意地っ張りな私

こてつ

第1話 フラれた?

「すみません。一応なんですけど、年齢確認を」

 申し訳なさそうにレジの男の子から言われてしまった。見慣れないバイトの子だった。入ったばかりなのかもしれない。もう三十歳なのに、未成年にでも見られたようだ。随分と真面目な店員さんだ。目の前の彼からしたら、オバサンとも言われちゃうような年齢なのに、そう言われても私はそれほど嫌な気はしなかった。


 私は「どうぞ」と言いながら免許証を見せた。

 彼が頭の中で、生年月日から年齢を数えている様子が伺える。そして、ハッと少し驚いたような表情に変わった。

「すみません! 失礼しました」

 一段と恐縮して免許証を差し出してきた。

「いいのよ。若く見られて嬉しいわ」

 そう優しく返してあげると、ホッとしたような表情を見せた。

 缶ビール三本に小さいウイスキーの瓶、炭酸水のペットボトル。他に冷凍の餃子と小籠包とエビチリ、それと大袋のチャーハンを手にコンビニを出た。レジの彼は私のことをどう思ったのかしら。よく飲んでよく食べるオバサンとでも思ったかしら。こんな深夜にこんなに買い込んで。


 明日は土曜日。今日はやけ酒、やけ食いすると私は決めた。

私は今日、三年付き合った彼と別れた。私から振ったのではない。彼から振られたのだ。三年も付き合ったし、私は三十歳になったばかりだし「聞いてほしいことがある」と、食事中に言われた時は、内心、やっと言ってくれる。私も結婚できる、と思ったものだ。けれど、彼から出てきた言葉は「別れよう」の一言だった。

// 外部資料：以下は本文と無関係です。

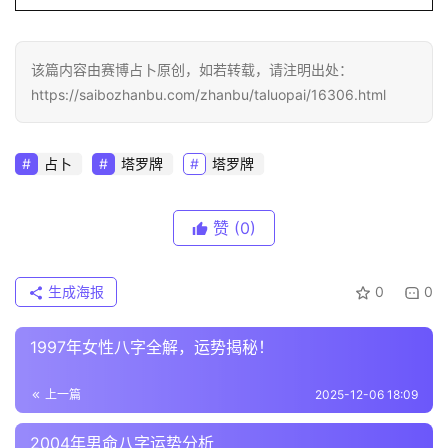
该篇内容由赛博占卜原创，如若转载，请注明出处：
https://saibozhanbu.com/zhanbu/taluopai/16306.html
占卜
塔罗牌
塔罗牌
赞
(0)
生成海报
0
0
1997年女性八字全解，运势揭秘！
上一篇
2025-12-06 18:09
2004年男命八字运势分析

 私は意味がわからなかった。結婚への言葉がくると思っていたのに、真逆とも言える言葉だったのだ。呆然とし、何も言葉が出なかった。彼からも言葉が続いてくることはなかった。


 沈黙が続いている。店内に響く軽やかなジャズだけが耳に入ってくる。目の前には赤ワインと生ハム、真鯛のカルパッチョ、牛ハラミのステーキが並んでいる。

(あ、ステーキ、もう冷めちゃってるかな。これ美味しいのにな。もったいないな。でも、冷めても美味しいかもな。少し硬くなってるかもだけど、味は美味しいんだろうな~)

 私は彼を見ず、目の前に並んでいる料理に目を向けていた。

 やがて沈黙を破るように、彼が立ち上がった。そして、テーブルに置いてある伝票を取り、立ち去って行った。


 私は生ハムに手を出し、口に運んだ。うん。美味しい。バルサミコのソースが美味しいんだよね~。ワインのグラスを口に運ぶ。軽い口当たりがソースに合うな~。カルパッチョに手を出す。自家製のマヨネーズを使ったソースが美味しいな~。冷めてしまった牛ハラミのステーキを一切れ口にする。うん。冷めても美味しいな~。

 私は並んだ料理を、周りの目も気にせずに食べきってしまった。途中、ワインがなくなってしまったが、自分でお金を払うのも癪だと思い、お酒を追加することはせず、水をお願いした。

 一息ついて私は勢いよく席を立ち「ご馳走さま」と、少し憐れんでいるような目をしている店員に言い店を出た。